近くに積み上げられた机や棚の山には、それに混じって例のヴァンピールスレイヤーという剣や、赤い光を放つあの宝珠などが無造作に放られている。
「こんなとこに……。俺の四次元ポケットの中って、こんななのか……」
『なあ、出る方法マジでわかんねーのか? 頼むよ、ここから出してくれよ。ずっと薄暗えし、どこにも行けねえし。歩いてみても、ここに戻って来ちまうんだ』
青年は東吾の手を掴み、懇願してくる。
『あの腐れ長髪野郎から離れられて、ここに来た時はしめたもんだと思ったさ。死んでからこの方、好きに体を動かす自由すらなかったからよぅ。でもよ、こんなんじゃ生きてても意味ねえよ。牢獄じゃねえか、メシすら出ねえ。看守もいねえから会話すらねえ。もうイヤだよ……』
「長髪……って、ああ、あのデーイィンとかいう先生か。そうか、生前とか言ってたもんな」
『ッキショウあの野郎、あたしをさんざんオモチャにしやがって。挙句これかよ、ただの物盗りにここまでするか? やっとこさ剣闘士やめられて、自由になったばかりの初の獲物が、デタラメな強さのとんだイカレ野郎だったなんて……』
半分泣きそうである。いろいろ事情があったらしい。
「は、はあ。お前もあの先生の被害者なんだな……。俺もひどい目にあったよ、色々ブチ込まれたし。っていうか、お前とかを」
『ううう……。そうだよ、お前の中に放り込まれたんだよ。お前、男だろ。責任取ってくれよ』
男だろ、責任取れと来た。東吾はまたも、目を瞬かせる。
「えっ? お、男だろって言われても」
『男じゃねえか。なんとかしてくれ。こうしてあたしが頼んでるんだぞ? それともなんだ、奴隷上がりの言葉なんて聞けないってのか?』
「え、いや、そーじゃなくて」
『もう死にたいってだけなんだ。生きててもいいことねえし、つまんねえんだ。助けてくれないか』
「えーと……」
出し方などと言われてもまったく分からない、というのもあるが、それとは別に東吾は不思議だった。妙な言い方とする、と思う。
「それはいいけどさ。男って、なんだそりゃ?」
『は?』
「は、でなくて。それに、さっきからあたしあたしって。オ、オカマさんなのかお前?」
『……。おい待てコラこの野郎』
「うお!?」
胸倉を掴まれた。青年は半ギレした目でにらみつけてくる。
『おま、お前なぁ! あの長髪野郎と同じ勘違いしやがって、ぶっ飛ばすぞ! あたしは「女」だ!』
「え!? ……う、うそマジで!?」
『なんだコラ! そんなに男に見えんのか!? 髪が短くてわりーのか! それともなんだ、胸がねーからか!?』
「わ、分かった悪い! おちつけ! 勘違いしてた!」
「ペチャパイで悪かったなクソ! どいつもこいつも間違えやがって……!」
青年、ではなく短髪の女の手が離れる。
東吾は座り直して、目の前の女を改めて見てみた。
言われてみれば、確かに女顔である。むしろ美人に属するのかもしれない。
髪が超ベリーショートでスレンダーな上に言葉遣いも乱暴なので、一見男のようにも思えてしまうが。

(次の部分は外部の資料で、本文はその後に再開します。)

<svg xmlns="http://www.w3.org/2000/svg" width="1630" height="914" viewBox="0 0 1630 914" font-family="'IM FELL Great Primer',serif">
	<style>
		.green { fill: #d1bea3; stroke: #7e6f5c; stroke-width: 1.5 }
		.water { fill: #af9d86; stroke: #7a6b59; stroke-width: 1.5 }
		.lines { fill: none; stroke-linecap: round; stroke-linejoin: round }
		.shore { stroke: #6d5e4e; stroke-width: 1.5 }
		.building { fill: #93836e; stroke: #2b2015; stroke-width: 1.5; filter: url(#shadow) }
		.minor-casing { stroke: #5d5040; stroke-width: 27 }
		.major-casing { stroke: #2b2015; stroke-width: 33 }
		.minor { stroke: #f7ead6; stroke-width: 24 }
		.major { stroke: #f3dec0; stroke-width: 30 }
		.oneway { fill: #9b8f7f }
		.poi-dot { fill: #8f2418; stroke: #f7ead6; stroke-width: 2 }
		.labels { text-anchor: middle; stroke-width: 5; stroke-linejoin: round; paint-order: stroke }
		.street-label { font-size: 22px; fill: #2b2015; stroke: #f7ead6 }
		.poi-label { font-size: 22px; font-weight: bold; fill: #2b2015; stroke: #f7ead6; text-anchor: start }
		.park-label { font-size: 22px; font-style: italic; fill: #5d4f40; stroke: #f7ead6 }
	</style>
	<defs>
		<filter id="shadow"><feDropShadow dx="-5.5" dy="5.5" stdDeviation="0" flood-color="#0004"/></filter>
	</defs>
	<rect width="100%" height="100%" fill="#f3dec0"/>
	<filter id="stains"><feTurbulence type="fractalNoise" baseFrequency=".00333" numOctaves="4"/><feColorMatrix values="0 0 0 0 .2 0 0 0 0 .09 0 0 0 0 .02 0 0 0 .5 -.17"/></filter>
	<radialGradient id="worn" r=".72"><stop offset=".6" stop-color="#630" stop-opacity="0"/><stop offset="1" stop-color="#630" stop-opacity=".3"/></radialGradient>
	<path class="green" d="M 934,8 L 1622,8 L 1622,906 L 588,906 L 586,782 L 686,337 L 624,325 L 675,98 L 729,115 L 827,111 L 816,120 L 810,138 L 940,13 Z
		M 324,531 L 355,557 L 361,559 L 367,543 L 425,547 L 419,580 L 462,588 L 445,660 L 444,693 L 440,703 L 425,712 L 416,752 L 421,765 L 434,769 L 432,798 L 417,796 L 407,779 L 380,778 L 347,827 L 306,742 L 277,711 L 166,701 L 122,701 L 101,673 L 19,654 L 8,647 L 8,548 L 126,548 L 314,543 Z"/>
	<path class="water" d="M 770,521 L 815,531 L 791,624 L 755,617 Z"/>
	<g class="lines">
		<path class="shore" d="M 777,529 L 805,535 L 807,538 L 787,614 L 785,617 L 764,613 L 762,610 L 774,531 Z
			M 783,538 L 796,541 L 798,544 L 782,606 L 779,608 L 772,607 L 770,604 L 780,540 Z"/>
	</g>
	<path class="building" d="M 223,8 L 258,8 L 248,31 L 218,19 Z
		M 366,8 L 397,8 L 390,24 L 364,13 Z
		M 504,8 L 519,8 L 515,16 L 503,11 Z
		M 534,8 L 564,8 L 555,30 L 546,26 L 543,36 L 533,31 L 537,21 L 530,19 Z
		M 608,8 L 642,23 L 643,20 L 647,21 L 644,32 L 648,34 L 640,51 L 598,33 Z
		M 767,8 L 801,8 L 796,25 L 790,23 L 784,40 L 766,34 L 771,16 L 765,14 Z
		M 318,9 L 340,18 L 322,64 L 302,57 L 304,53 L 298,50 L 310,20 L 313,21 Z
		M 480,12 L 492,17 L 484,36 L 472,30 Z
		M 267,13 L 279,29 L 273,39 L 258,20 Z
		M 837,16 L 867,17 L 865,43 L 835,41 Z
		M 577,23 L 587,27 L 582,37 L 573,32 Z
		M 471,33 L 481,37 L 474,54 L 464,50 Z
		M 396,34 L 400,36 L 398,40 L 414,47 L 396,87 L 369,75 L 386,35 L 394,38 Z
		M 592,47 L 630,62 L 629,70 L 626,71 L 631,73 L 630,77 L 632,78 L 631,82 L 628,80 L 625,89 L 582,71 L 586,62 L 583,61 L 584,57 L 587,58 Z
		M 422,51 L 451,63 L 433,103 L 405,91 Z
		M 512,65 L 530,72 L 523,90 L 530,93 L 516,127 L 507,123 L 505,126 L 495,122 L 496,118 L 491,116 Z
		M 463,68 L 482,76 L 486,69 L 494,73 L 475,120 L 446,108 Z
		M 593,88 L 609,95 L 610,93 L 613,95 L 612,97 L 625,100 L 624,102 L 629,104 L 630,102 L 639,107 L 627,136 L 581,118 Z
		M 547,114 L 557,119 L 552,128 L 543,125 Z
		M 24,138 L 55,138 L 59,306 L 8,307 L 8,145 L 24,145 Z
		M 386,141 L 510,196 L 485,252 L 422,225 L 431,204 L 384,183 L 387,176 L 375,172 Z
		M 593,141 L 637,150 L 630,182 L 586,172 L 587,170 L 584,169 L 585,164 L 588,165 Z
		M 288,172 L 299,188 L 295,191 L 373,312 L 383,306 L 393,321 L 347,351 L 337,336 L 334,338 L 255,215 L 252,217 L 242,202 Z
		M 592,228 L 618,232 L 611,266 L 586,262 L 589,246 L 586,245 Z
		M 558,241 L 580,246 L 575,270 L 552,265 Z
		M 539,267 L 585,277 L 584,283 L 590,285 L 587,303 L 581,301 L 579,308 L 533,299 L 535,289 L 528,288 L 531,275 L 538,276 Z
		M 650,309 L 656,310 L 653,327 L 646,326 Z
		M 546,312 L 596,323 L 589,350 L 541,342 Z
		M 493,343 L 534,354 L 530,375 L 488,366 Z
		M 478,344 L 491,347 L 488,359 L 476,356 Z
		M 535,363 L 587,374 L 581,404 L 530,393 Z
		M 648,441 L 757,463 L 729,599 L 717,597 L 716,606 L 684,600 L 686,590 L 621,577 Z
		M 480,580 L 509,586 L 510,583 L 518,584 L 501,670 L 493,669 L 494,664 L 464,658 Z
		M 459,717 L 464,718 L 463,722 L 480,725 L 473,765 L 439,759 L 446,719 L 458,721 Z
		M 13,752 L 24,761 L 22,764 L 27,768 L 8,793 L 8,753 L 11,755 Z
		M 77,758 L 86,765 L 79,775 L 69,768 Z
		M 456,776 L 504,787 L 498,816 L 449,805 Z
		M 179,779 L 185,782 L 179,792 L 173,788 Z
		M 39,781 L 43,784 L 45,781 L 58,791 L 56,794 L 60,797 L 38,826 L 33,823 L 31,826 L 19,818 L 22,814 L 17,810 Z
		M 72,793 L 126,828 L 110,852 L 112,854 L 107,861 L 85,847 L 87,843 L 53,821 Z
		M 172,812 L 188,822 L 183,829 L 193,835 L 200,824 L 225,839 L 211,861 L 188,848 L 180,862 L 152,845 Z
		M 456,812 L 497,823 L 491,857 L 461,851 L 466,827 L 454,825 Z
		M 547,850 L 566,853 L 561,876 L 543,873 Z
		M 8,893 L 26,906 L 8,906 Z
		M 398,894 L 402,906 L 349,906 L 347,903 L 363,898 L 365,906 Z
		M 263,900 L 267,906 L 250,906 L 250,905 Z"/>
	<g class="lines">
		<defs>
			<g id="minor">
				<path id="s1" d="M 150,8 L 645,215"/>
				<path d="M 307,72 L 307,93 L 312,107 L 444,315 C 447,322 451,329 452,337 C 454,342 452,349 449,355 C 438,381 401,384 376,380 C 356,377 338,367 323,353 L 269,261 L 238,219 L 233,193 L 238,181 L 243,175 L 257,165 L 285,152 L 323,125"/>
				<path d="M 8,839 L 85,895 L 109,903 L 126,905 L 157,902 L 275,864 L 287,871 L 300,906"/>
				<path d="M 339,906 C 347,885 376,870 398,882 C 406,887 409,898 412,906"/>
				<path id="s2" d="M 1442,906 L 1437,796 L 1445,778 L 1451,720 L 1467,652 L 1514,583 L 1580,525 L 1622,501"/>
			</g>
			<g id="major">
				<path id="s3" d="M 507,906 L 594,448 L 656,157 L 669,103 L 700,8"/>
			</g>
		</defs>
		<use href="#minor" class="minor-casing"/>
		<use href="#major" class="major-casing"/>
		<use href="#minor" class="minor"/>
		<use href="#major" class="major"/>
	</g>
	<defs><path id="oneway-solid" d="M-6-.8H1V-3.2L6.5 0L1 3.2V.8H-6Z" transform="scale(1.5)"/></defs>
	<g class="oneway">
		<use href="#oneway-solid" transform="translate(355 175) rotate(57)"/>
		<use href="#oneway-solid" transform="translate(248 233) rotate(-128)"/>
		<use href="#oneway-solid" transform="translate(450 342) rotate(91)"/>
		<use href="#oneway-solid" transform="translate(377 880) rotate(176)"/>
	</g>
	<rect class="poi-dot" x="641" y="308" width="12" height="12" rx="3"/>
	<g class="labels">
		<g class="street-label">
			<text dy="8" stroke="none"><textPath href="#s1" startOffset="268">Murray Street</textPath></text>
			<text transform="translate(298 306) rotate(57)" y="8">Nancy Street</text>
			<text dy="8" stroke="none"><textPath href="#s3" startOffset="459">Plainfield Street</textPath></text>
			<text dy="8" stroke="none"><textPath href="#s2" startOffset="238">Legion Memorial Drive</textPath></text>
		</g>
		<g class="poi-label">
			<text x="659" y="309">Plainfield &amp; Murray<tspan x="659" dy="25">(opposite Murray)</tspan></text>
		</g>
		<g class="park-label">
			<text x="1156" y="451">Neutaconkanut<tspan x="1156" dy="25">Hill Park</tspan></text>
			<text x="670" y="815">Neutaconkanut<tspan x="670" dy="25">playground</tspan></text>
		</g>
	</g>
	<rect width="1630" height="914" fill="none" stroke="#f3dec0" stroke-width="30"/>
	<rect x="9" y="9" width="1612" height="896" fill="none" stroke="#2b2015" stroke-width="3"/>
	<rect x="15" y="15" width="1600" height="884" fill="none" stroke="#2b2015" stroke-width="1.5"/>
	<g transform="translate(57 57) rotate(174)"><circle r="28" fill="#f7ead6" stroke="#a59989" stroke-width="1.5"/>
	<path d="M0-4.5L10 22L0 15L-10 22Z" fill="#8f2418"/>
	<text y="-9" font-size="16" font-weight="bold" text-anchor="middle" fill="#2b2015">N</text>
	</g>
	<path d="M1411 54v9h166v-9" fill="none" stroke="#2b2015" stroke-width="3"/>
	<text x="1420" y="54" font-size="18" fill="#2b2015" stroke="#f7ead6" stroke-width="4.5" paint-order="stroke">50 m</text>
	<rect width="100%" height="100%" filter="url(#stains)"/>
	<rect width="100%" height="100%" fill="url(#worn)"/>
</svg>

「え、えっと。とにかく、お前を解放して埋めてやればいいんだな? じゃあ、あの先生に聞いておくよ。できるかどーかは知らないけど」
『本当か。頼むぞ、出してくれんなら墓なんていらねーから。最悪野ざらしでもいいからよ……どうせわかんねーし』
「そ、そうか。一応死んでるんだもんな……。なんかもったいねー話だけど、分かったよ。……ところで」
『なんだ?』
「お前、なんてーの? 名前」
『? あ?』
「俺、お前の名前すら知らないし。俺は実城東吾、っていうけど」
『……。気にすんな。もうすぐ完全に死ぬのに、名前なんて名乗ってもしょうがねえだろ』
女は肩を竦めると、ごろりと床に横になった。
『それにもうすぐ夢も終わりだ。出してくれんなら、もう話すこともねーだろうよ』
「あ、マジでか。いやでも、せっかくだから名前ぐらい……」
『ほれ起こしに来たぞ。じゃあな』
その言葉を最後に、急激に視界がぼやけ、音が遠くなる。